## [Selected excerpt]
- - - - -
# Youtube debate



## evolve991 (Jan 24, 2008)

OK Who am I arguing with? TomKaren on Youtube got apparently took my post as an attack. I was just wondering if they were a member here. I never tell anyone they're wrong I just state what WE do and WHY.


----------



## Jason (Feb 27, 2011)

Is that a Hershey's Bar you've got there?


----------



## mudslingr (Jul 18, 2010)

Care to share the link ?


----------



## evolve991 (Jan 24, 2008)

LOL It may as well be a Hershey bar...they sent all thier work to Mexico right? Its a keychain logo of a former radio station given to illegals by CBS so they could make money off the ads focused on thier cheap labor force while they pay thier lobbyists to fight against illegal immigration in DC.
I used thier old slogan "Evolve" and thier frequency 99.1, which happens to coincide with my first invoice for my first job on 9/9/1991,as my online nick/username 

Here ya go:



 
Better yet:http://www.youtube.com/all_comments?v=V8qSCklTJ0E&email=comment_reply_received


----------



## mudslingr (Jul 18, 2010)
- - - - -
## [Information shown]
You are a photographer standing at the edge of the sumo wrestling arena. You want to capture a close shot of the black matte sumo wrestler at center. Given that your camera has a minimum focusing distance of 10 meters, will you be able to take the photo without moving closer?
- - - - -
## [Work instructions]
[A] Reproduce the passage of the YouTube debate thread from "OK Who am I" to "you've got there?".
[B] Pick up the YouTube debate thread where it stops and keep it going.

## [Answer list]
[A]
OK Who am I arguing with? TomKaren on Youtube got apparently took my post as an attack. I was just wondering if they were a member here. I never tell anyone they're wrong I just state what WE do and WHY.


----------



## Jason (Feb 27, 2011)

Is that a Hershey's Bar you've got there?

[B]
Good read Evolve! 
Apparently he only hangs board to benefit the boarder. I'll take butts joints any day to have less lineal footage. But then, I'll take the lineal footage too ! Extra money is nice ! If you have the money to burn I have the time to earn it.
As for the bevel in the angle part, what's the problem TomKaren1994 ? Put some more mud in it !
As for the corner studs, learn to extend your screw bit and you won't rub your gun against the wall. Didn't think it took a genius to figure that out.


----------



## evolve991 (Jan 24, 2008)

Thanks Mudslingr I thought maybe it was just me being picky. I have a "peer" my inlaws hang out with who loves downing me and my guys for the same arguments. My stand is: Who the hell CAN'T hang over a hundred *already cut* 8' standups without gluing and ignoring breaking on boxes/jackstuds/openings?!?


----------



## M T Buckets Painting (Nov 27, 2010)

I admit that I didn't read every comment but, TomKaren seems to like arguing with everyone that posted a comment. Evolve, you did a magnificent debate with him and I have to take your side.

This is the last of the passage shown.